2019 Conference Agenda
What makes VISION 2019 so unique?
More coverage of specialty as well as row crops in 2019. Precision agriculture and digital farming have expanded over the years to include all aspects of global agriculture. Because of this phenomenon, we’re bringing Meister Media’s full market presence to bear for a broader Agenda this year. Programming for The VISION Conference 2019 will be directed by Jim Sulecki, Chief Content Officer and Head of Global Precision Initiative, as well as Paul Schrimpf and Richard Jones from Meister Media’s Agribusiness and U.S. Horticulture Group.
Wider scope. We’re basing VISION Conference 2019 on three major pillars of precision agriculture and digital farming: In-Field Technology, Data Management, and Post-Farmgate. This will present a sweeping survey, beyond the horizon, into the foreseeable future of agriculture and the food system specifically through the 2021-2022 growing seasons.
Monday, January 14
Pre-Conference Offsite Seminar
Buses depart at 11:00 a.m.
More information coming soon
Tuesday, January 15
Welcome and Market Overview
The state of precision agriculture and digital farming as gleaned across the many markets that Meister Media serves.
Pull-Through Dynamics: What is Driving the Need for Technology Breakthroughs?
Perhaps no crop input is more threatened than the availability of quality water, especially in key production areas for specialty crops. Yet an array of newer technologies – sensors, IoT, microprocessors, smart nozzles, etc. – offers hope. But how will all these pieces come together, and how readily will these technologies be deployed, not just in the U.S. but in other parts of the world? You’ll walk away with an understanding of how readily agriculture will be able to respond to the inevitable water challenges of the future.
Robotics and automation are the potential answer to every labor-starved grower’s prayers – but where, realistically, do we stand on practical development? Breaking down this big, diverse, but highly promising sector, we’ll examine which solutions specifically are on the two- or three-year horizon for practical adaptation in agriculture, how and where they will be deployed, and snags that may impede their progress. You’ll get your best estimate yet at how soon robotics are likely to impact your and your customers’ business.
Data Harmonization and Practical Use
What to do with field data? This area has been discussed at length for numerous years and is now crowded with overzealous start-ups, and the agricultural industry is in dire need of a data management solution. We’ll present three or four likely scenarios which may finally solve this seemingly endless riddle. Head home with a far greater handle on how much longer data pain points are likely to persist and when data will start working for us rather than the other way around.
Wednesday, January 16
10 Technologies to Keep an Eye On | The Second Wave of Ag Tech
Impact on Crop Inputs
Precision farming’s first impact was felt on crop nutrients, then seed, and is now starting to impact crop protection in earnest — to the point where major suppliers increasingly are expected to provide data platforms as well as products. And the fall-out from these developments likely have just begun. A panel of crop input suppliers paints a picture of where it’s all likely headed over the next three to five years.
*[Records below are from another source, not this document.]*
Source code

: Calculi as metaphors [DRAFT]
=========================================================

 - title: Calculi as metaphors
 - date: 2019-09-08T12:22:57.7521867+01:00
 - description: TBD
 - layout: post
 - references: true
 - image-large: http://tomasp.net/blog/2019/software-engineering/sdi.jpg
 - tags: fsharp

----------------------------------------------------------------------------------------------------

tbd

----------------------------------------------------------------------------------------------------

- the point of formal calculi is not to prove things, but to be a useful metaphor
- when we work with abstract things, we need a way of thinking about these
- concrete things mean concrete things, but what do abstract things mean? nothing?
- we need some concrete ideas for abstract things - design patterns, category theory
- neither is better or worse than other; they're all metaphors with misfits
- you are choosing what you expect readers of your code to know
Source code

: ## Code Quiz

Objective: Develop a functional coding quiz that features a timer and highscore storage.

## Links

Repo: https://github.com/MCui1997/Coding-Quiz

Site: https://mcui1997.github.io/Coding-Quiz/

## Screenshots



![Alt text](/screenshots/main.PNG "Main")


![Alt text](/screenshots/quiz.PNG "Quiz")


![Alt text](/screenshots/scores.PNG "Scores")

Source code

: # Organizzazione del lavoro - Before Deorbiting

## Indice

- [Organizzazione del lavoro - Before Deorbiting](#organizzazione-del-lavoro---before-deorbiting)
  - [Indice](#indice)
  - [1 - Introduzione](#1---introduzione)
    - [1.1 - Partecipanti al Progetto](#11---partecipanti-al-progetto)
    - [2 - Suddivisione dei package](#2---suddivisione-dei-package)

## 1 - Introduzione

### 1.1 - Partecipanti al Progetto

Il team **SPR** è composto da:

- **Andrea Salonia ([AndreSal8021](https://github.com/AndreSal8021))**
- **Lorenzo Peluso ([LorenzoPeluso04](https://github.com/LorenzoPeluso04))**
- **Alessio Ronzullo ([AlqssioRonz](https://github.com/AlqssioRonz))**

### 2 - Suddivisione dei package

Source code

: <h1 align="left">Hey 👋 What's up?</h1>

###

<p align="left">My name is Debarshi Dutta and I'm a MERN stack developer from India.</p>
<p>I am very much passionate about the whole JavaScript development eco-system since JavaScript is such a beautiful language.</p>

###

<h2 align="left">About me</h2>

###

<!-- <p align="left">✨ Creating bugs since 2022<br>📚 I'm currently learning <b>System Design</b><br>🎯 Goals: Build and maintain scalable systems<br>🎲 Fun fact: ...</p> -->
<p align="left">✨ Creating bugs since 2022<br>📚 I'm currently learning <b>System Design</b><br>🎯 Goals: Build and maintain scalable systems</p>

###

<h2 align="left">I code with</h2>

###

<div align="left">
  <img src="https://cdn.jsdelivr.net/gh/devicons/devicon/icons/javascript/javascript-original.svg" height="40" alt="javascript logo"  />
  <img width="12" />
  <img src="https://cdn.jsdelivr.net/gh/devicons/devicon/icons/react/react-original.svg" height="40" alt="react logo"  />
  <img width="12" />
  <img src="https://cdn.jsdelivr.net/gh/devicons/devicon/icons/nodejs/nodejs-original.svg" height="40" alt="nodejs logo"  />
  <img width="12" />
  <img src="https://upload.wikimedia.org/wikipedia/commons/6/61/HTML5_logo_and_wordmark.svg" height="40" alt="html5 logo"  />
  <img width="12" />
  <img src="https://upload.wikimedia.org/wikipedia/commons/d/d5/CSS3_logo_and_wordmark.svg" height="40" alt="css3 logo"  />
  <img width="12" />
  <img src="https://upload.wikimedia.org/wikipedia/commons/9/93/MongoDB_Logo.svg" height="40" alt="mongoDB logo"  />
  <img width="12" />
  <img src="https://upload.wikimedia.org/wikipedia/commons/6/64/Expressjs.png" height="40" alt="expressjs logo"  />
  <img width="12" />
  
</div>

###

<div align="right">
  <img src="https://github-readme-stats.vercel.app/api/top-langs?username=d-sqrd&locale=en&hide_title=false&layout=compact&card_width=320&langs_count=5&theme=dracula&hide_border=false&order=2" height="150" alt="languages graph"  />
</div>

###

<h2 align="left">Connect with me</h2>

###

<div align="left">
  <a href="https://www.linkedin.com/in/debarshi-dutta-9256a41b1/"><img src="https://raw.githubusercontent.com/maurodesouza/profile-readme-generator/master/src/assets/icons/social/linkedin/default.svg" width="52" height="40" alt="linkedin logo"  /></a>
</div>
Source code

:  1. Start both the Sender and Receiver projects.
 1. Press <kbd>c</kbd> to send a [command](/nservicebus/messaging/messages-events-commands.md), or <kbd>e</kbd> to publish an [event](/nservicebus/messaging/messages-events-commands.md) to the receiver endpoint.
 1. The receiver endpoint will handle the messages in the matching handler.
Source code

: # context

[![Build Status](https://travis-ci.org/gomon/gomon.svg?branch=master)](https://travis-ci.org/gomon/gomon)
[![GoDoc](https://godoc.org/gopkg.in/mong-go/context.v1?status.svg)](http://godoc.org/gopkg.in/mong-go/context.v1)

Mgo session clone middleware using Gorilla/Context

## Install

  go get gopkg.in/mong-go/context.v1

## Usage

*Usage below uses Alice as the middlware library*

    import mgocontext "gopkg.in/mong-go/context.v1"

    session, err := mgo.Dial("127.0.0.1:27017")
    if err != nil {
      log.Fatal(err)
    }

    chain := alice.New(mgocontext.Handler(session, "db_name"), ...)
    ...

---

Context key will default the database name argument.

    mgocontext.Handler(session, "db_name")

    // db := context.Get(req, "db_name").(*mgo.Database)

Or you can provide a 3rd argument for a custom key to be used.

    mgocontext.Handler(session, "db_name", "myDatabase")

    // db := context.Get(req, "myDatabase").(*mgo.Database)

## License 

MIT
Sensors, Imagery, Connectivity, Decisionmaking
Sophisticated field imagery, in-field sensors, and decision-support systems — increasingly seamless through ever-improving connectivity — promise to unlock the secrets of farm fields even where and when there aren’t boots on the ground. How much will this new type of data stream and resulting decisionmaking upend agriculture as it’s been practiced for nearly a century? Who will be the winners and the losers? You’ll leave better prepared to plan your business accordingly.
The level of investment needed to continue propelling agriculture to a digital future is only going to increase. How will this future be bankrolled? A cross-industry panel discussion: grower, retailer, supplier, tech, investor, government — along with feedback from attendees will help to establish the economic and financial terms of engagement needed to keep digital agriculture moving forward.
Agriculture, though it’s the world’s most pervasive industry, has relatively little direct control over how and when its products are ideally delivered. Logistical inefficiencies abound, and too much product is wasted. Will technology be agriculture’s past the farm field as much as it might be in the farm field? Developments on the logistical front are likely to give you hope.
Executive Grower Fireside Chat
Growers ultimately are on the front lines of agriculture. It’s they who must select technologies, deploy them in theit operations, retool their staffs to manage the integration, and ensure their investment pays off. A panel of executive growers reflects on what they’ve learned at the Vision Conference and provides vital insight on what agriculture’s most catalytic sector is thinking and what it feels it most needs.